Cellular changes in transplanted human corneas

TitleCellular changes in transplanted human corneas
Publication TypeJournal Article
Year of Publication2001
AuthorsBourne WM
JournalCornea
Volume20
Issue6
Pagination560 - 9
Date PublishedAug
ISSN0277-3740 (Print) 0277-3740 (Linking)
Accession Number11473153
KeywordsCell Count, Corneal Stroma / *pathology, Endothelium, Corneal / *pathology, Graft Rejection / pathology, History, 20th Century, Humans, Keratoplasty, Penetrating / *pathology, Microscopy, Confocal, Visual Acuity
Abstract

PURPOSE: To measure endothelial cell and keratocyte densities in transplanted corneas and the changes in these densities with time. METHODS: The endothelia of 500 consecutive penetrating corneal transplants were studied longitudinally by specular microscopy for 10 to 20 years. The keratocytes of 36 corneal transplants that varied in postoperative times from 1 month to 20 years were studied cross-sectionally by clinical confocal microscopy. The keratocytes of five transplanted corneas were studied longitudinally by confocal microscopy at 1 day, 1 week, and 1 month postkeratoplasty. RESULTS: Endothelial cell density decreased progressively at an accelerated rate for 20 years after transplantation, with concurrent increases in the coefficient of variation of cell area and corneal thickness and decreases in the percentage of hexagonal cells.
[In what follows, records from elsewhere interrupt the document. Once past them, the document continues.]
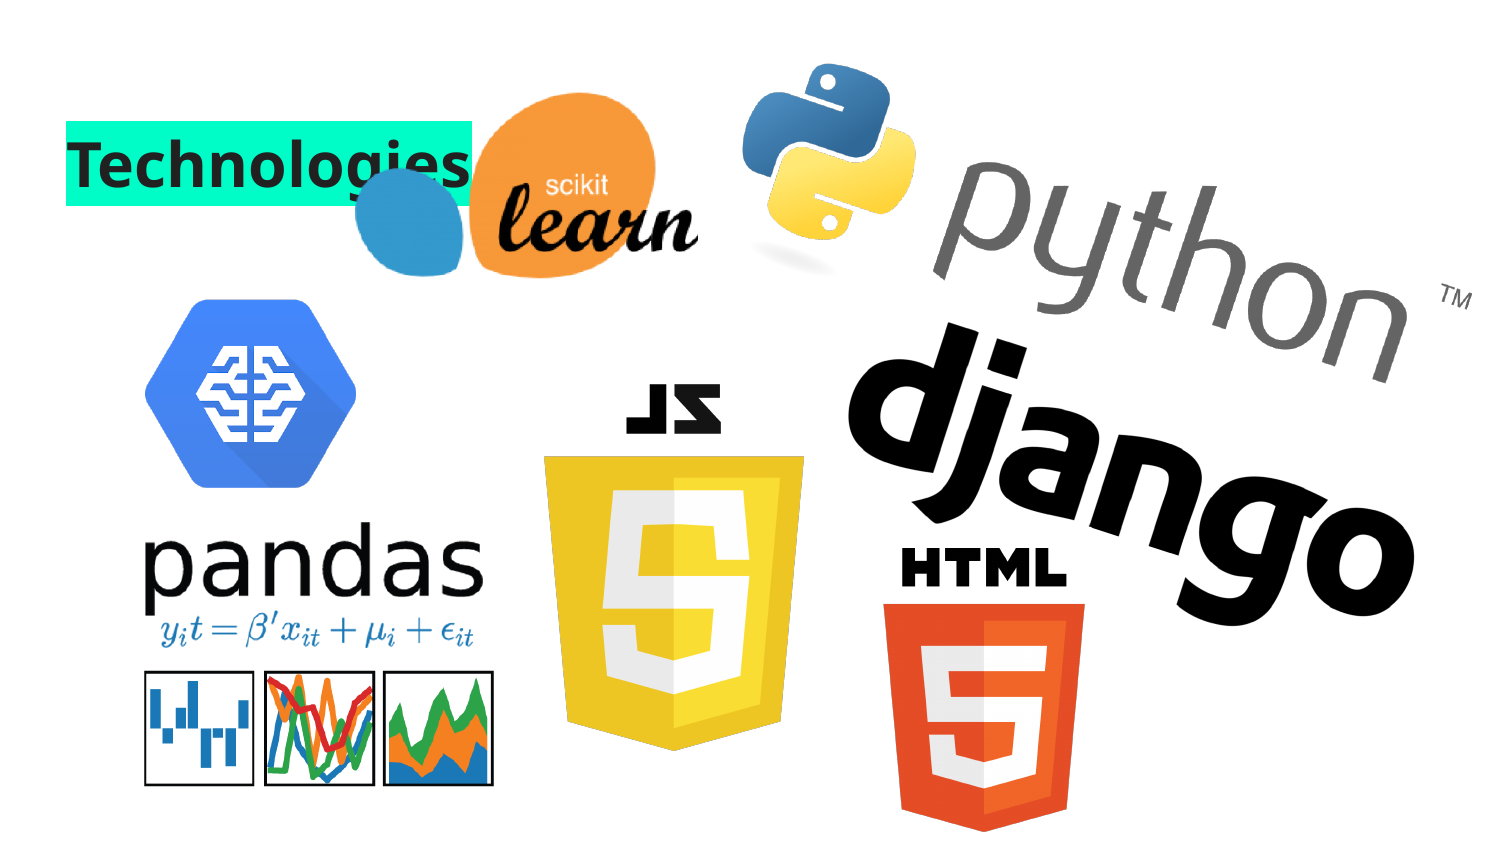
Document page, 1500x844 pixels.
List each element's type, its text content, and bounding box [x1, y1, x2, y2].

picture [120, 28, 1487, 832]
title Technologies [51, 91, 349, 216]
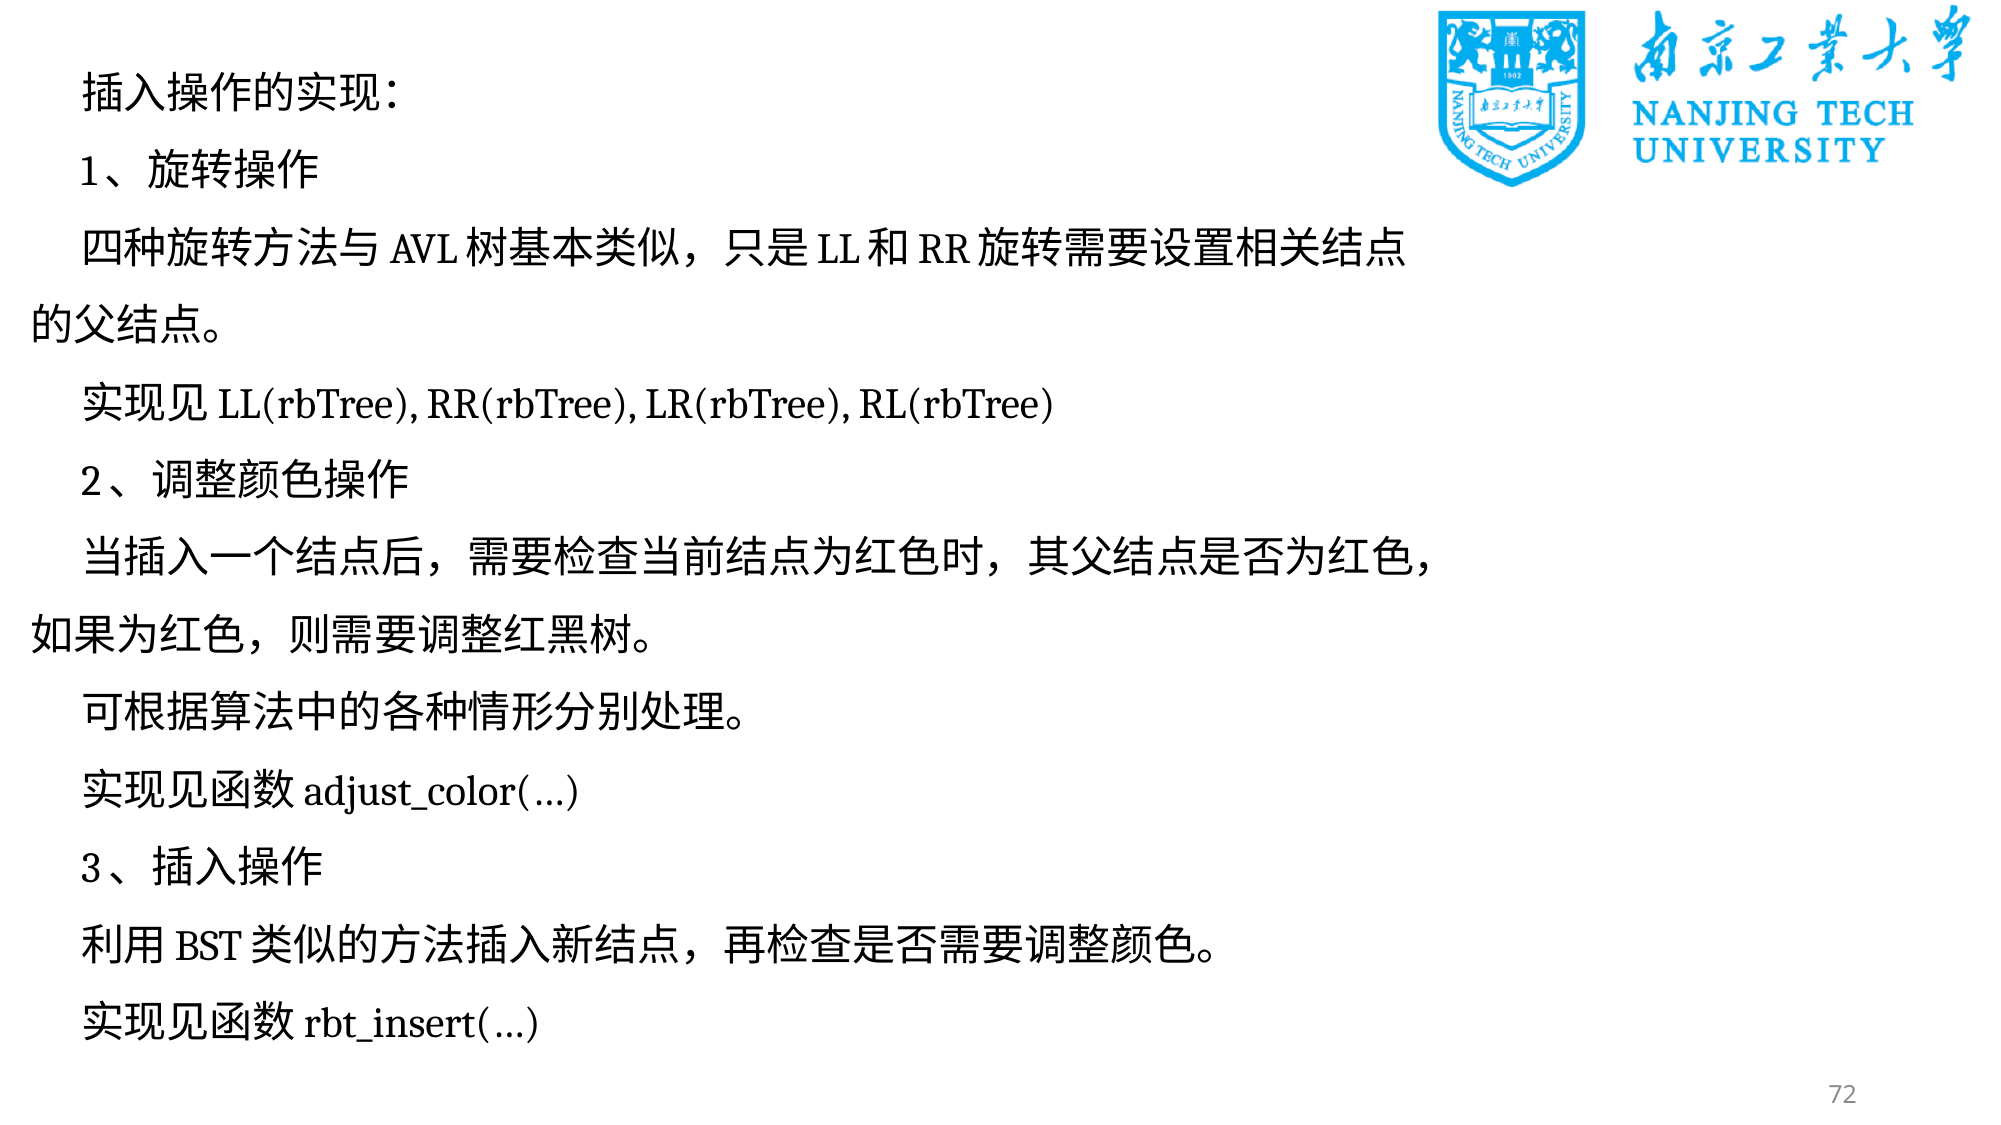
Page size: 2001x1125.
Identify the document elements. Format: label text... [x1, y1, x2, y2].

picture [1464, 19, 1491, 44]
picture [1509, 33, 1516, 45]
picture [1495, 19, 1529, 26]
picture [1504, 55, 1508, 68]
picture [1570, 19, 1578, 26]
picture [1532, 19, 1566, 42]
picture [1447, 27, 1578, 178]
picture [1483, 130, 1541, 145]
list 插入操作的实现： 1、旋转操作 四种旋转方法与AVL树基本类似，只是LL和RR旋转需要设置相关结点的父结点。 实现见LL(rbTree), RR(rbTree), LR(rbTree), RL(rbTree) 2、调整颜色操作 当插入一个结点后，需要检查当前结点为红色时，其父结点是否为红色，如果为红色，则需要调整红黑树。 可根据算法中的各种情形分别处理。 实现见函数adjust_color(…) 3、插入操作 利用BST类似的方法插入新结点，再检查是否需要调整颜色。 实现见函数rbt_insert(…) [15, 32, 1446, 1064]
picture [1515, 55, 1521, 68]
picture [1434, 0, 2001, 191]
slide_number 72 [1421, 1066, 1872, 1125]
picture [1447, 19, 1462, 28]
picture [1553, 30, 1560, 36]
picture [1543, 30, 1549, 39]
picture [1562, 40, 1570, 51]
picture [1454, 39, 1461, 52]
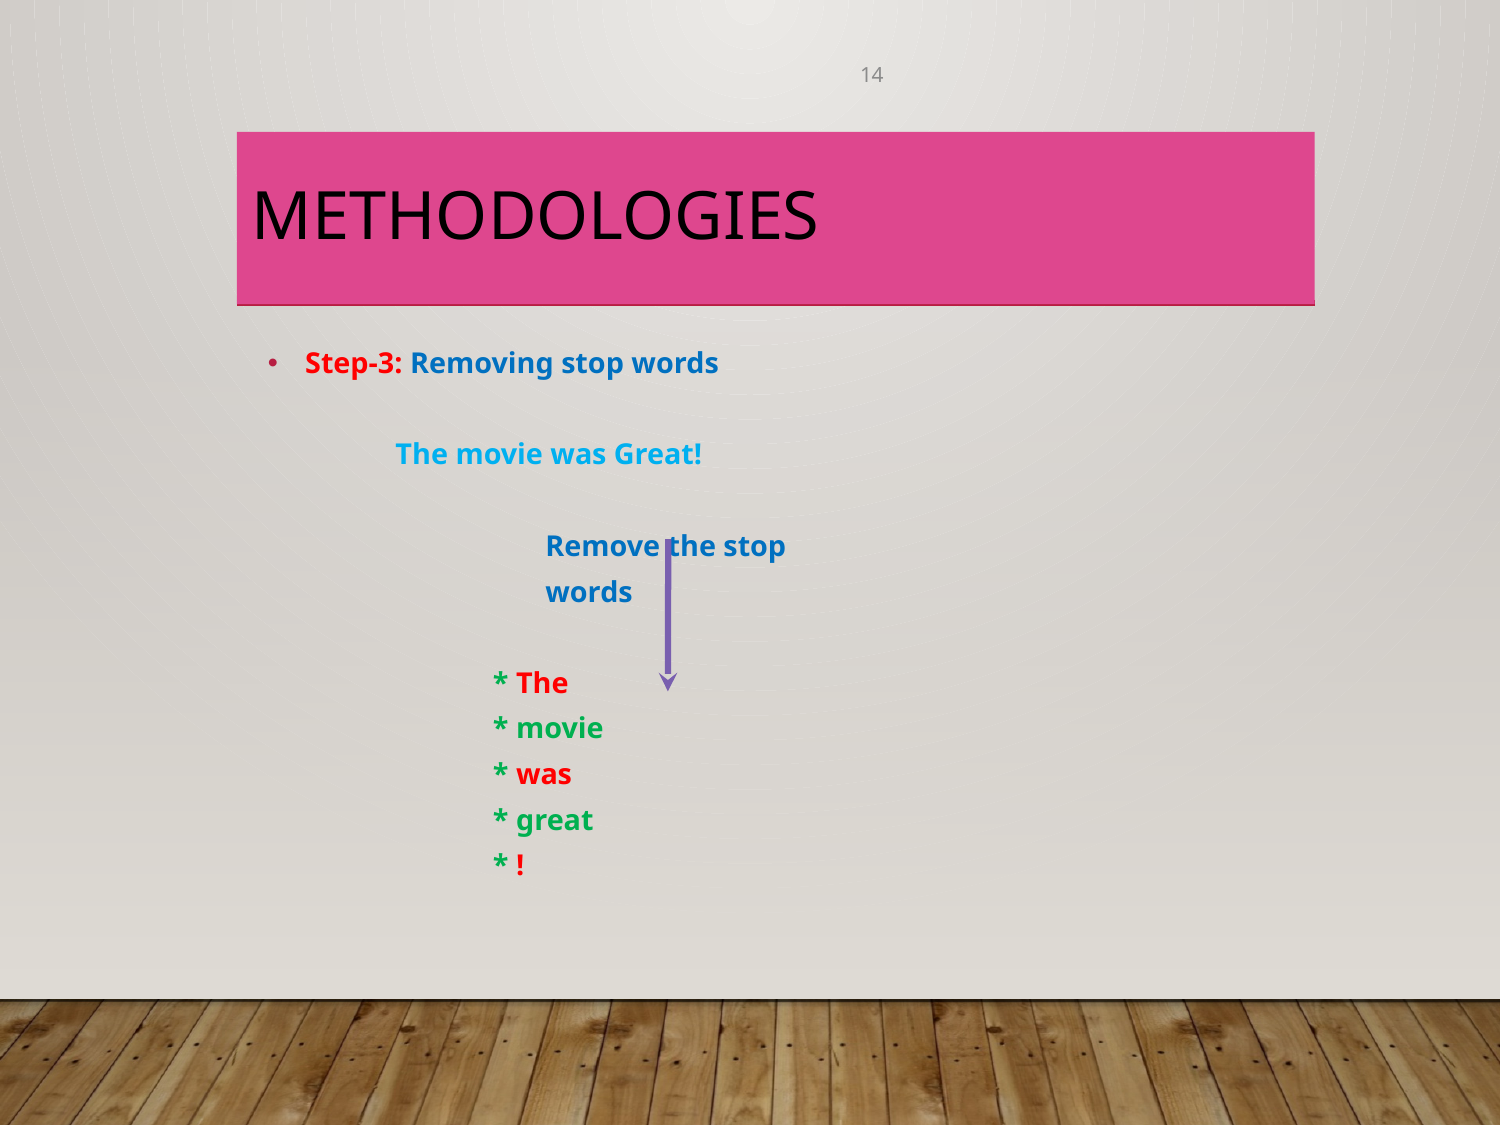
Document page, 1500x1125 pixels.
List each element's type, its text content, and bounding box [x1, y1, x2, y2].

footer 14 [236, 54, 899, 105]
title METHODOLOGIES [236, 131, 1315, 305]
list Step-3: Removing stop words The movie was Great! Remove the stop words * The * movie * was * great * ! [236, 330, 1315, 897]
picture [0, 999, 1500, 1125]
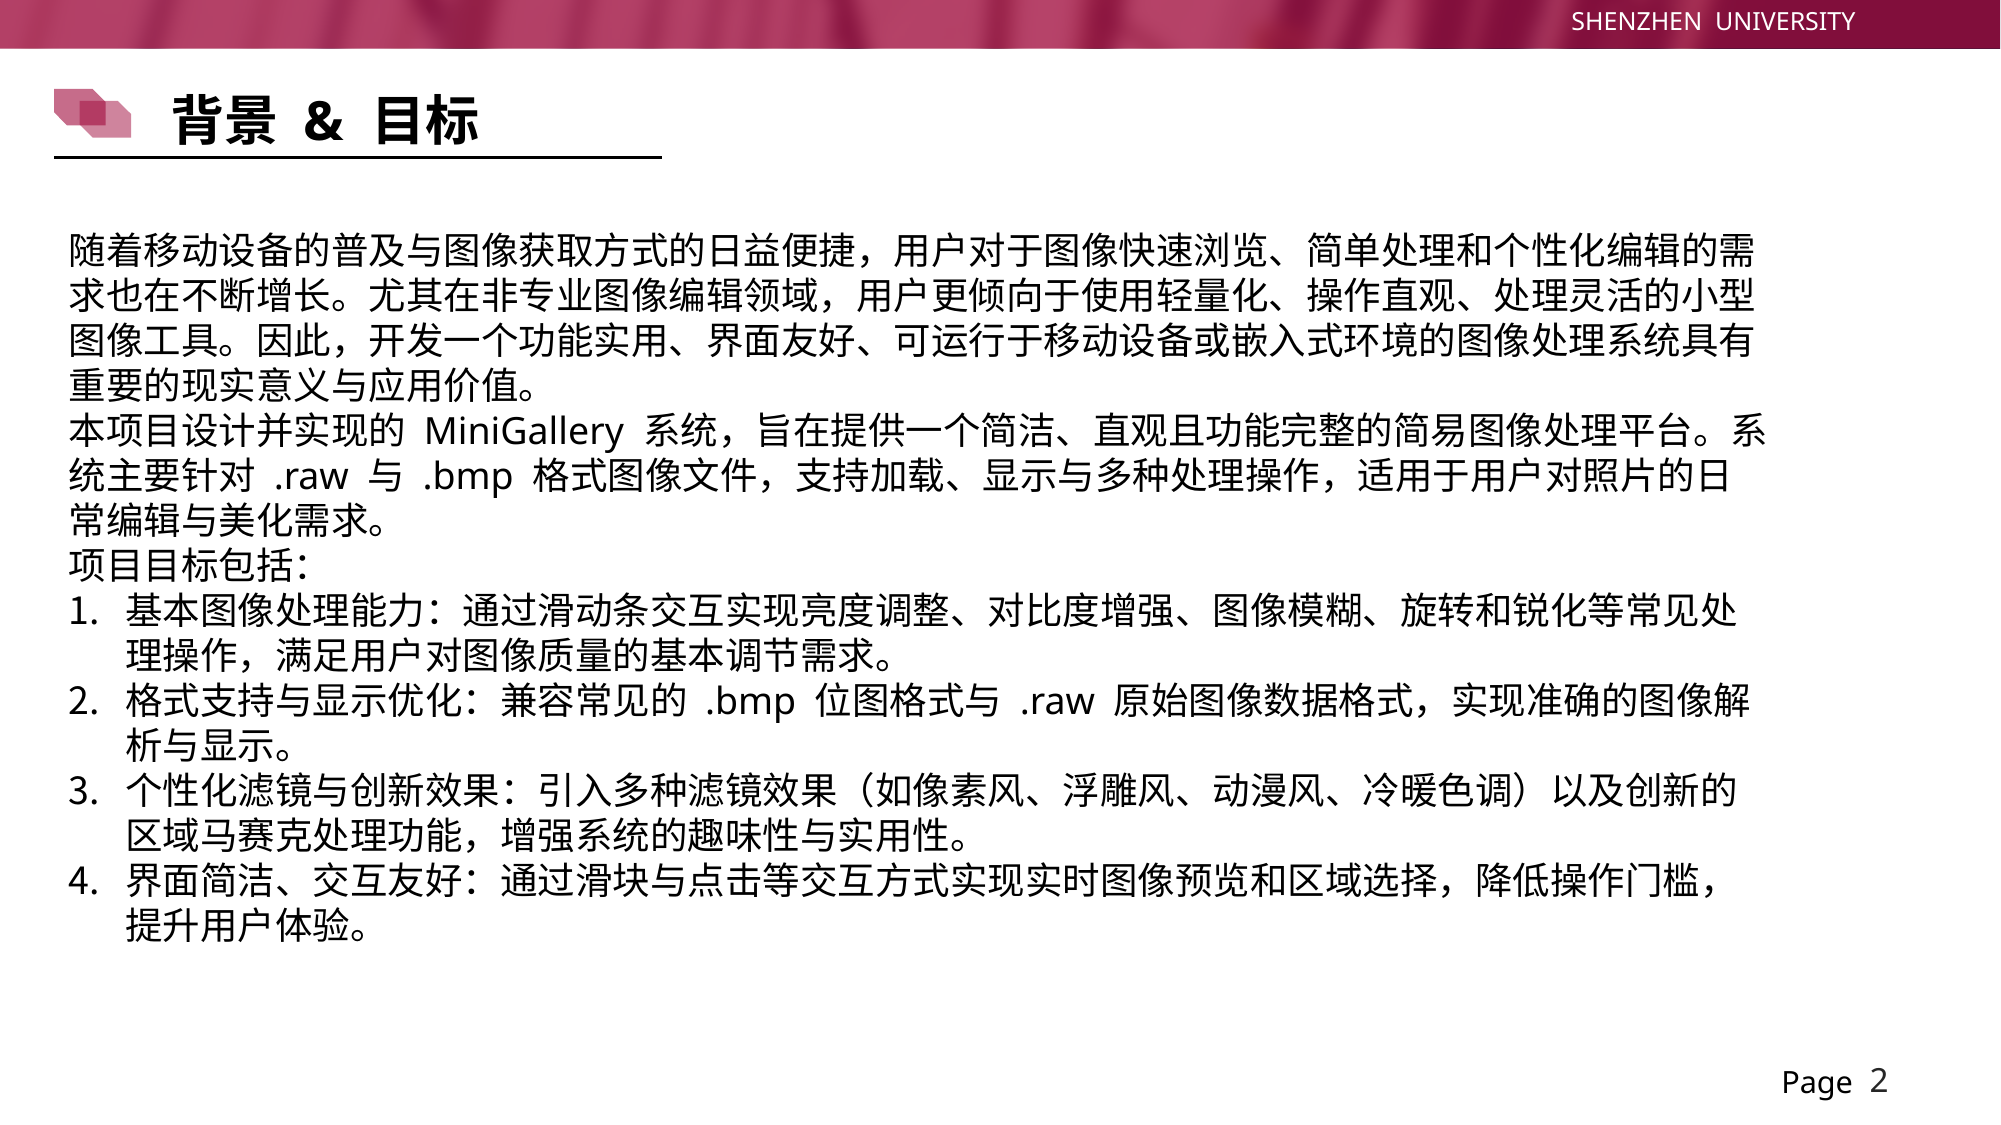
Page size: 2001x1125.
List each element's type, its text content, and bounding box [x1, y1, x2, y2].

text_box 随着移动设备的普及与图像获取方式的日益便捷，用户对于图像快速浏览、简单处理和个性化编辑的需求也在不断增长。尤其在非专业图像编辑领域，用户更倾向于使用轻量化、操作直观、处理灵活的小型图像工具。因此，开发一个功能实用、界面友好、可运行于移动设备或嵌入式环境的图像处理系统具有重要的现实意义与应用价值。 本项目设计并实现的 MiniGallery 系统，旨在提供一个简洁、直观且功能完整的简易图像处理平台。系统主要针对 .raw 与 .bmp 格式图像文件，支持加载、显示与多种处理操作，适用于用户对照片的日常编辑与美化需求。 项目目标包括： 基本图像处理能力：通过滑动条交互实现亮度调整、对比度增强、图像模糊、旋转和锐化等常见处理操作，满足用户对图像质量的基本调节需求。 格式支持与显示优化：兼容常见的 .bmp 位图格式与 .raw 原始图像数据格式，实现准确的图像解析与显示。 个性化滤镜与创新效果：引入多种滤镜效果（如像素风、浮雕风、动漫风、冷暖色调）以及创新的区域马赛克处理功能，增强系统的趣味性与实用性。 界面简洁、交互友好：通过滑块与点击等交互方式实现实时图像预览和区域选择，降低操作门槛，提升用户体验。 [54, 219, 1784, 1000]
slide_number 2 [1597, 1052, 1900, 1112]
text_box 背景 & 目标 [155, 79, 1088, 159]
Grafts with insufficient endothelial cells developed late endothelial failure, which was the primary cause of graft failure after the first 5 postoperative years. The grafts with late endothelial failure did not lose endothelial cells faster than grafts that did not fail, but instead had fewer cells immediately after transplantation, diminishing to a critically low cell density earlier. The keratocyte density was also decreased in transplanted corneas. Keratocytes became "activated" during the first week after keratoplasty and in grafts with late endothelial failure. CONCLUSION: It should be possible to prevent or delay late endothelial failure, the primary cause of graft failure, by increasing the number of endothelial cells on transplanted corneas. The status of the keratocytes appears to affect corneal transparency and, thus, visual quality in the grafted eye.